耳だれがある間は耳に水が入らないよう注意が必要です。

外耳炎

症状

耳の入口から鼓膜までの「外耳道」が炎症を起こす病気です。
耳のかゆみ、ズキズキとした痛み、耳だれ、耳の圧迫感が出ることがあります。
耳に触れるだけでも強い痛みを感じることがあります。
高齢者や糖尿病の患者様では治りが遅くなることが多く、重症の場合は悪性外耳道炎と言って、細菌感染が頭蓋骨まで広がることがあります。

原因

きっかけの多くは耳掃除のしすぎによる皮膚の傷や、湿度の高い環境での雑菌繁殖による感染です。
プールやシャワー後の水分が耳に残ることも原因であることが多く、「スイマーズイヤー」と呼ばれることもあります。

治療法

感染を抑えるための抗菌薬や抗真菌薬、ステロイドの点耳薬を用います。
症状が強い場合には、外耳道を清掃し、ガーゼや綿球で薬剤を浸透させる処置を行います。
予防のためには過度な耳掃除を控えるようにしましょう。

内耳炎

症状

音を感じ取る「蝸牛(かぎゅう)」と、平衡感覚を司る「三半規管」が炎症を起こすことで、耳鳴り、難聴のほか回転性めまいなどが急に現れることも多く、吐き気や嘔吐を伴うこともあります。
めまいは数時間から1日程度続くことが一般的ですが、長期間続くこともあります。
感染が頭蓋骨内に及ぶと、髄膜炎、脳膿瘍など重篤な疾患につながることもあります。

原因

ウイルス感染(風邪やインフルエンザなど)や細菌感染により内耳に炎症が起きることが原因です。
まれに中耳炎から内耳に波及することもあります。

治療法

ステロイド薬や抗ウイルス薬、めまい止め、循環改善薬などを使用します。
安静にすることで改善することが多いですが、難聴が残る可能性もあるため、早期治療が重要です。
入院のうえ抗生物質の点滴や手術が必要となることもあります。

難聴

症状

音が聞き取りにくい、会話が聞き取りづらい、テレビの音が大きくなる、耳鳴りを感じるといった症状が現れます。
急激に起こるものもあれば、気づかないうちに徐々に進行するケースもあります。
加齢性の難聴では、認知症のリスクが高まることも知られています。

原因

難聴には大きく分けて「伝音難聴」と「感音難聴」があります。
伝音難聴は、外耳や中耳の異常により音の伝わりが妨げられる状態で、中耳炎や耳垢詰まりなどが原因となります。
一方、感音難聴は、内耳や聴神経に障害が起こり、音を感じ取る機能が低下するもので、突発性難聴や加齢による変化が主な原因です。
加齢性難聴は、加齢により内耳の感覚細胞が徐々に機能を失っていくことで起こり、高音から聞こえにくくなるのが特徴です。
引き金になるものとしては、耳垢塞栓、騒音曝露、ストレス、薬剤の副作用などもあります。

治療法

原因に応じて治療法が異なります。
伝音性難聴では原因の除去(耳垢除去、中耳炎治療など)を、感音性難聴ではステロイド治療やビタミン療法を行います。
加齢性難聴などでは、聴力が戻ることは難しいので、補聴器の装用を検討します。
特に突発性難聴では、発症から早期の治療が鍵です。

突発性難聴
(とっぱつせいなんちょう)

症状

突発性難聴は、ある日突然、耳の聞こえが悪くなる病気です。

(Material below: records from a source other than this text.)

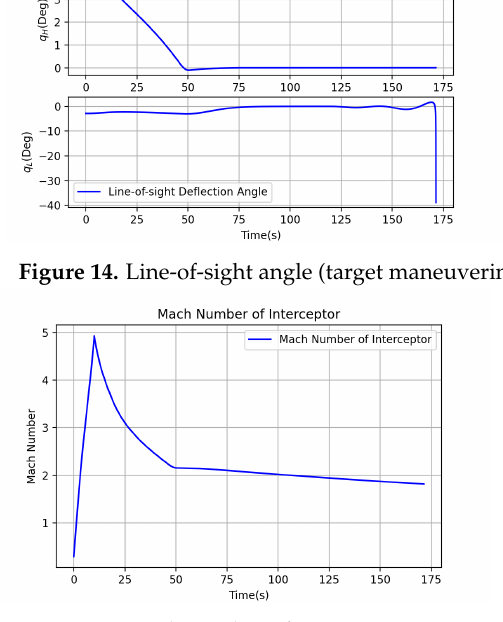
Figure 15. Mach number of interceptor.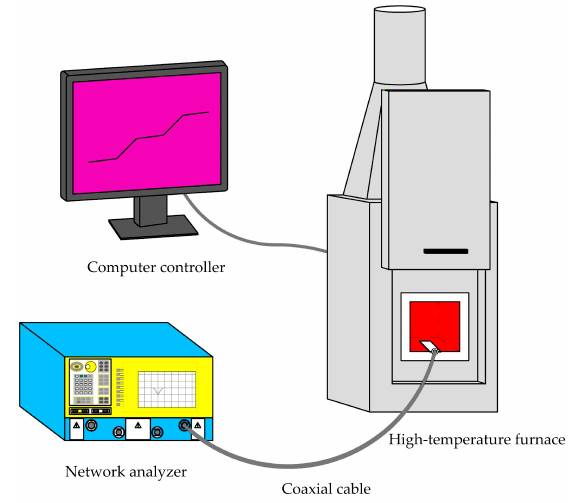
Figure 8. Illustration of the high-temperature testing system.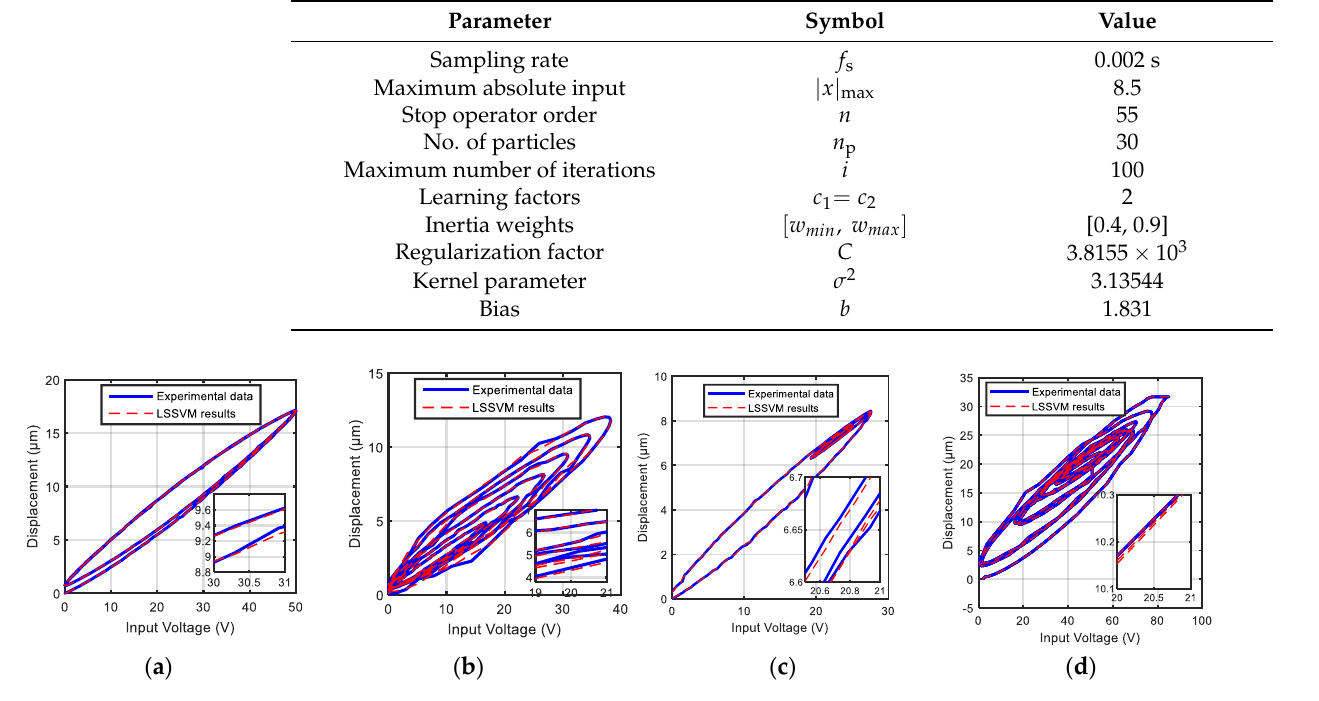
Figure 10. Simulation results of the PSO − LSSVM model on: ( a ) test data D; ( b ) test data E; ( c ) test data F; and ( d ) test data G.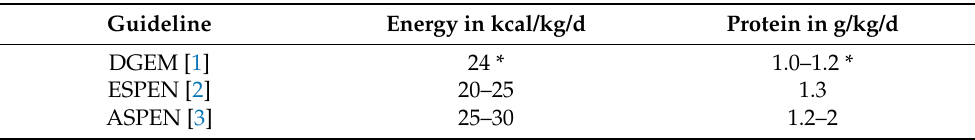
Table A1. Weight based calculation of macronutrient requirements, *, recommendation for acute phase, use actual body weight for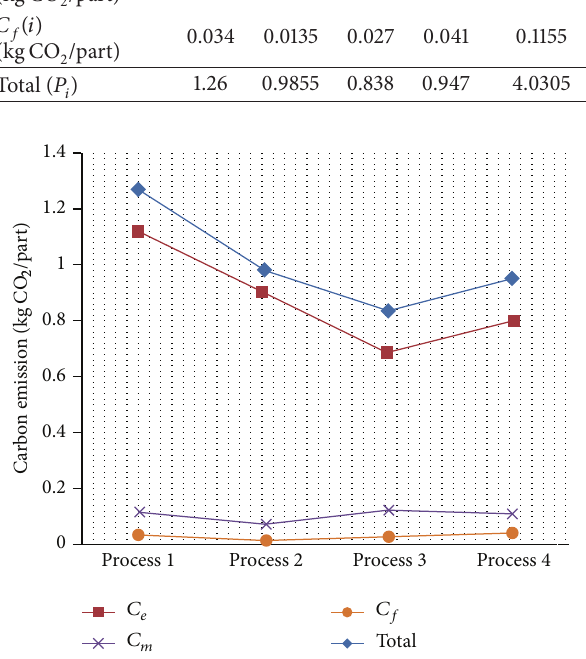
Figure 5: Breakdown of carbon emissions for the manufacture of the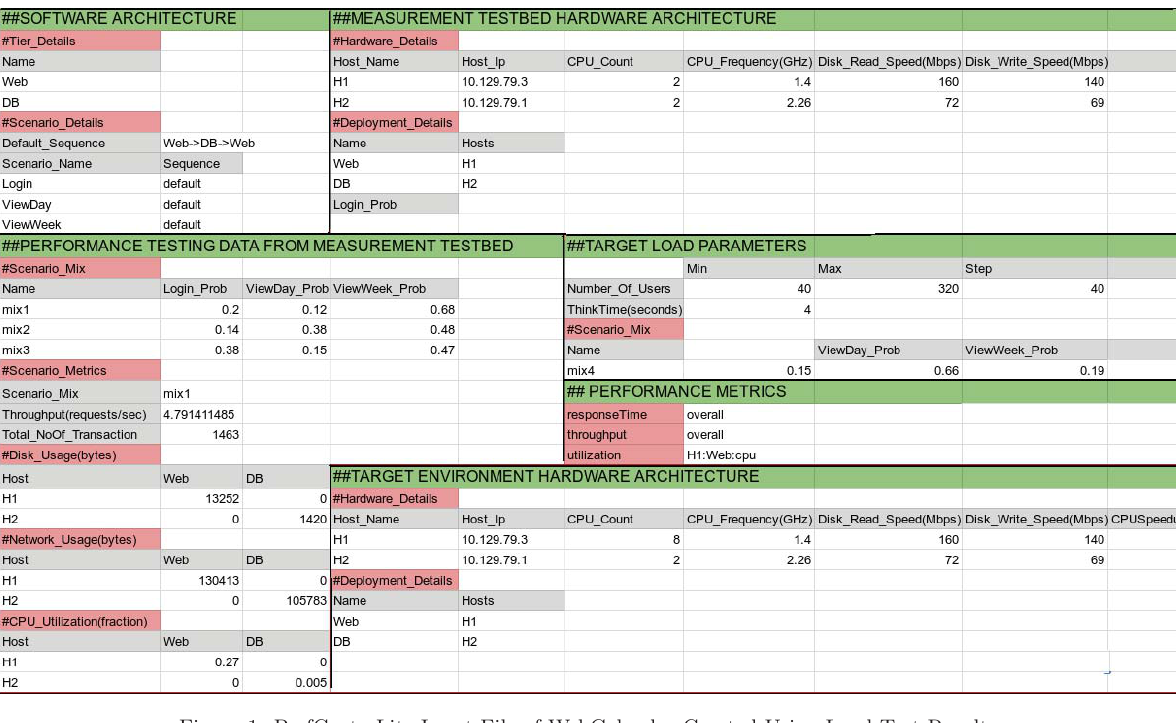
Figure 1: PerfCenterLite Input File of WebCalendar Created Using Load Test Results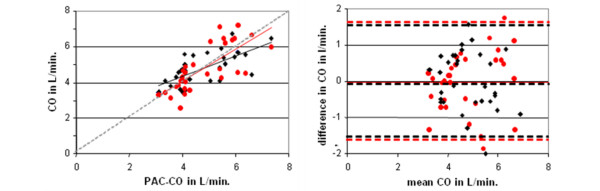
Comparison between NICOM™ and Vigileo™.  (Left panel) Relationship between averaged values of NICOM™ (in red, r = 0.77, not significant (NS) from identity line) and Vigileo™ (in black, r = 0,69, P < 0.05 from identity line) with PAC-CCO during periods of very stable cardiac output (CO). (Right panel) Corresponding Bland and Altman representation: NICOM™ bias = -0.01 L/min with limits of agreements (2 standard deviations) = 1.68 L/min; Vigileo™ bias = -0.01 L/min with limits of agreements (2 standard deviations) = 1.62 L/min.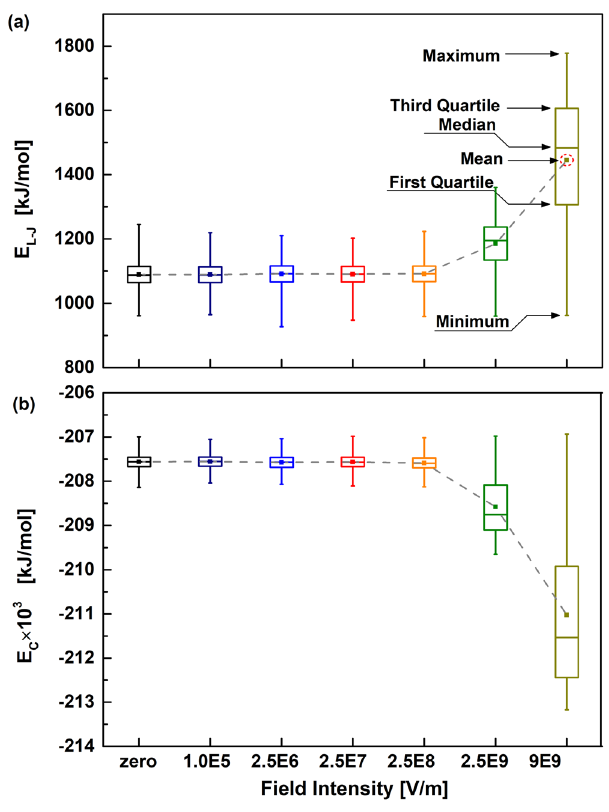
Figure 7. DMSO-ethanol intermolecular interaction energy, split in ( a ) Lennard-Jones and ( b ) Coulombic under microwave fields as a function of field intensity. The values are obtained by statistical analysis of time- dependence intermolecular energy extracted from a 5 ns equilibrium simulation. Dash lines are showed for guiding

多くの場合は片側の耳に起こります。主な症状は以下の通りです。

  • 片耳の急な難聴(聞こえにくさ)
  • 耳のつまり感(耳閉感)
  • 耳鳴り
  • めまいを伴うこともあります

特に「急に耳が聞こえなくなった」と感じた場合は、できるだけ早く耳鼻咽喉科を受診することが大切です。

原因

原因ははっきりとは分かっていませんが、以下のような要因が関わっていると考えられています。

  • 内耳の血流障害
  • ウイルス感染(風邪のウイルスなど)
  • ストレスや過労による体調不良

これらが内耳(音を感じ取る部分)の働きを急激に悪くし、聴力の低下を引き起こすとされています。

治療法

突発性難聴は「早期の治療」がとても重要です。発症から時間が経つほど回復が難しくなるため、できるだけ早く治療を開始する必要があります。治療には以下が用いられます。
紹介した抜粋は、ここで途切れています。